Let the source symbols be equally probable  $(p_{\rm L} = p_{\rm H}= 1/2)$.  What is the entropy  $H_{\rm C}$  of the code symbol sequence  $\langle c_\nu \rangle$?

$H_{\rm C} \ = \ $

$\ \rm bit/ternary symbol$

2

What is the relative redundancy of the code symbol sequence?

$r_{\rm C} \ = \ $

$\ \rm \%$

3

For the binary source,  $p_{\rm L} = 1/4$  and  $p_{\rm H} = 3/4$.  What is the entropy of the code symbol sequence?

$H_{\rm C} \ = \ $

$\ \rm bit/ternary symbol$

4

What is the relative redundancy of the code symbol sequence?

$r_{\rm C} \ = \ $

$\ \rm \%$

5

Berechnen Sie die Näherung  $H_{\rm 1}$  der Coderentropie für  $p_{\rm L} = 1/4$  und  $p_{\rm H} = 3/4$.

$H_{\rm 1} \ = \ $

$\ \rm bit/ternary symbol$

6

Calculate the approximation  $H_{\rm 1}$  der Coderentropie für  $p_{\rm L} = 3/4$  und  $p_{\rm H} = 1/4$.

$H_{\rm 1} \ = \ $

$\ \rm bit/ternary symbol$


Solution

(1)  Since the AMI code neither adds new information nor causes information to disappear, the entropy  $H_{\rm C}$  of the code symbol sequence  $\langle c_\nu \rangle$  is equal to the source entropy  $H_{\rm Q}$. 

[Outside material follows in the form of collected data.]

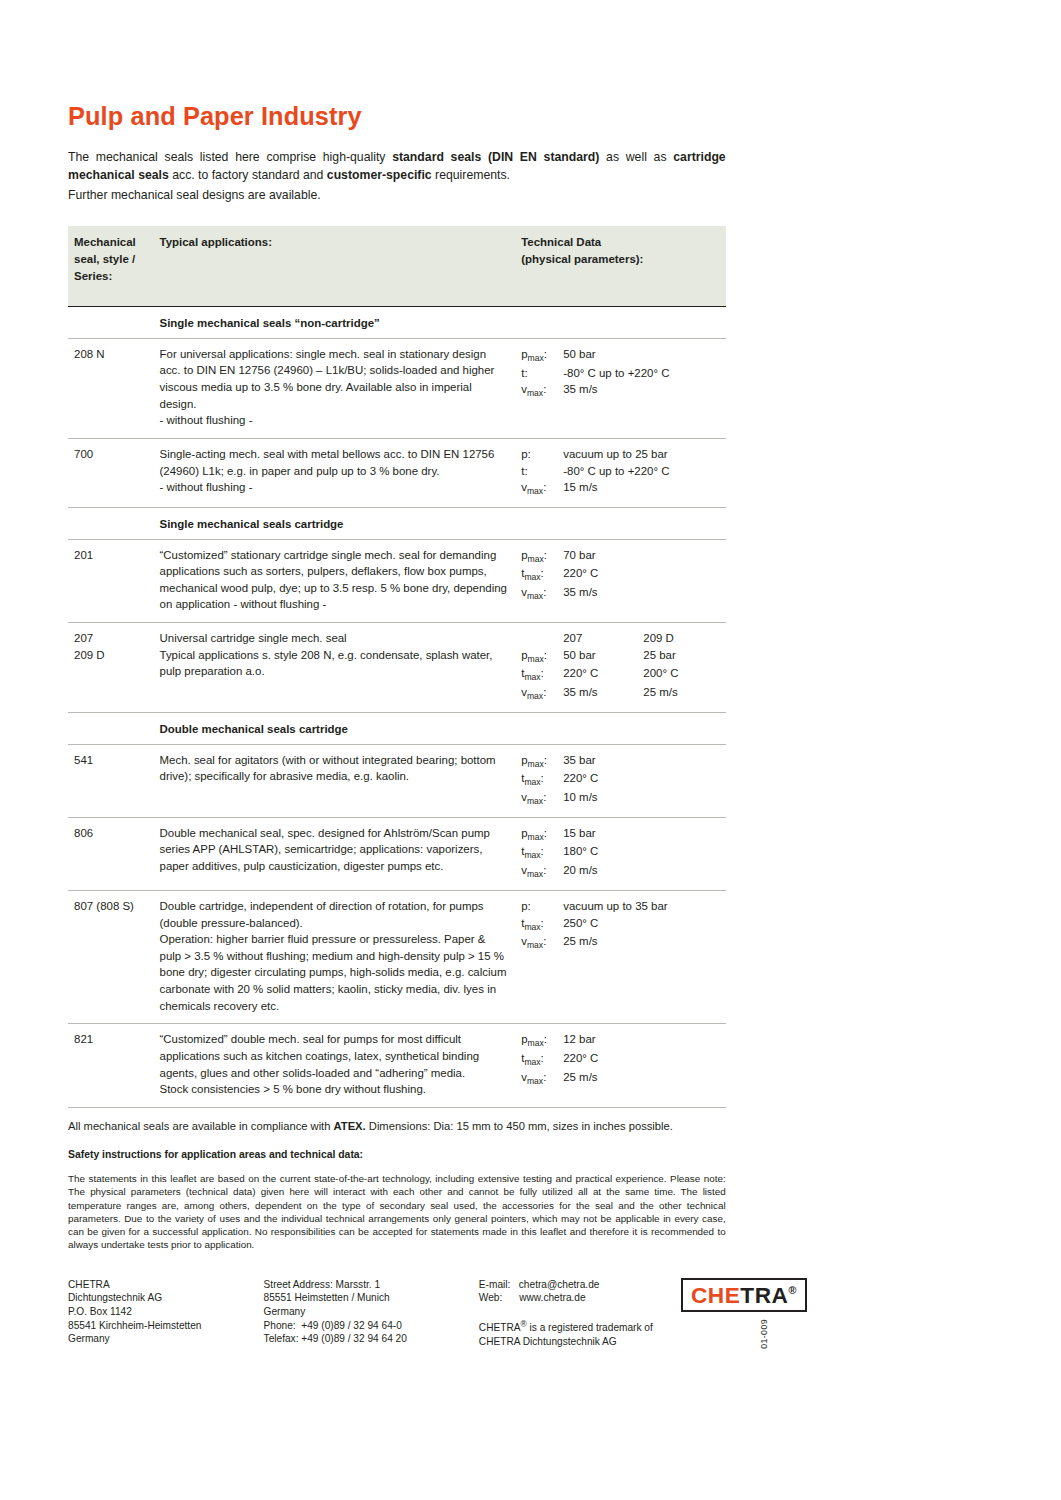Pulp and Paper Industry
The mechanical seals listed here comprise high-quality standard seals (DIN EN standard) as well as cartridge mechanical seals acc. to factory standard and customer-specific requirements.
Further mechanical seal designs are available.
| Mechanical seal, style / Series: | Typical applications: | Technical Data (physical parameters): |
| --- | --- | --- |
| | Single mechanical seals “non-cartridge” |
| 208 N | For universal applications: single mech. seal in stationary design acc. to DIN EN 12756 (24960) – L1k/BU; solids-loaded and higher viscous media up to 3.5 % bone dry. Available also in imperial design. - without flushing - | / p max : / 50 bar / / t: / -80° C up to +220° C / / v max : / 35 m/s / |
| 700 | Single-acting mech. seal with metal bellows acc. to DIN EN 12756 (24960) L1k; e.g. in paper and pulp up to 3 % bone dry. - without flushing - | / p: / vacuum up to 25 bar / / t: / -80° C up to +220° C / / v max : / 15 m/s / |
| | Single mechanical seals cartridge |
| 201 | “Customized” stationary cartridge single mech. seal for demanding applications such as sorters, pulpers, deflakers, flow box pumps, mechanical wood pulp, dye; up to 3.5 resp. 5 % bone dry, depending on application - without flushing - | / p max : / 70 bar / / t max : / 220° C / / v max : / 35 m/s / |
| 207 209 D | Universal cartridge single mech. seal Typical applications s. style 208 N, e.g. condensate, splash water, pulp preparation a.o. | / / 207 / 209 D / / p max : / 50 bar / 25 bar / / t max : / 220° C / 200° C / / v max : / 35 m/s / 25 m/s / |
| | Double mechanical seals cartridge |
| 541 | Mech. seal for agitators (with or without integrated bearing; bottom drive); specifically for abrasive media, e.g. kaolin. | / p max : / 35 bar / / t max : / 220° C / / v max : / 10 m/s / |
| 806 | Double mechanical seal, spec. designed for Ahlström/Scan pump series APP (AHLSTAR), semicartridge; applications: vaporizers, paper additives, pulp causticization, digester pumps etc. | / p max : / 15 bar / / t max : / 180° C / / v max : / 20 m/s / |
| 807 (808 S) | Double cartridge, independent of direction of rotation, for pumps (double pressure-balanced). Operation: higher barrier fluid pressure or pressureless. Paper & pulp > 3.5 % without flushing; medium and high-density pulp > 15 % bone dry; digester circulating pumps, high-solids media, e.g. calcium carbonate with 20 % solid matters; kaolin, sticky media, div. lyes in chemicals recovery etc. | / p: / vacuum up to 35 bar / / t max : / 250° C / / v max : / 25 m/s / |
| 821 | “Customized” double mech. seal for pumps for most difficult applications such as kitchen coatings, latex, synthetical binding agents, glues and other solids-loaded and “adhering” media. Stock consistencies > 5 % bone dry without flushing. | / p max : / 12 bar / / t max : / 220° C / / v max : / 25 m/s / |
All mechanical seals are available in compliance with ATEX. Dimensions: Dia: 15 mm to 450 mm, sizes in inches possible.
Safety instructions for application areas and technical data:
The statements in this leaflet are based on the current state-of-the-art technology, including extensive testing and practical experience. Please note: The physical parameters (technical data) given here will interact with each other and cannot be fully utilized all at the same time. The listed temperature ranges are, among others, dependent on the type of secondary seal used, the accessories for the seal and the other technical parameters. Due to the variety of uses and the individual technical arrangements only general pointers, which may not be applicable in every case, can be given for a successful application. No responsibilities can be accepted for statements made in this leaflet and therefore it is recommended to always undertake tests prior to application.
CHETRA
Dichtungstechnik AG
P.O. Box 1142
85541 Kirchheim-Heimstetten
Germany
Street Address: Marsstr. 1
85551 Heimstetten / Munich
Germany
Phone: +49 (0)89 / 32 94 64-0
Telefax: +49 (0)89 / 32 94 64 20
E-mail: chetra@chetra.de
Web: www.chetra.de
CHETRA® is a registered trademark of
CHETRA Dichtungstechnik AG
CHE TRA®
01-009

  • Therefore, for equally probable and statistically independent source symbols, the following holds:
$$H_{\rm Q} {= 1 \,{\rm bit/Bin\ddot{a}rsymbol}} \hspace{0.3cm} \Rightarrow\hspace{0.3cm} H_{\rm C} \hspace{0.15cm} \underline {= 1 \,{\rm bit/Tern\ddot{a}rsymbol}} \hspace{0.05cm}.$$


(2)  The decision content of a ternary source is  $H_0 = \log_2 \; (3) = 1.585\; \rm bit/symbol$. 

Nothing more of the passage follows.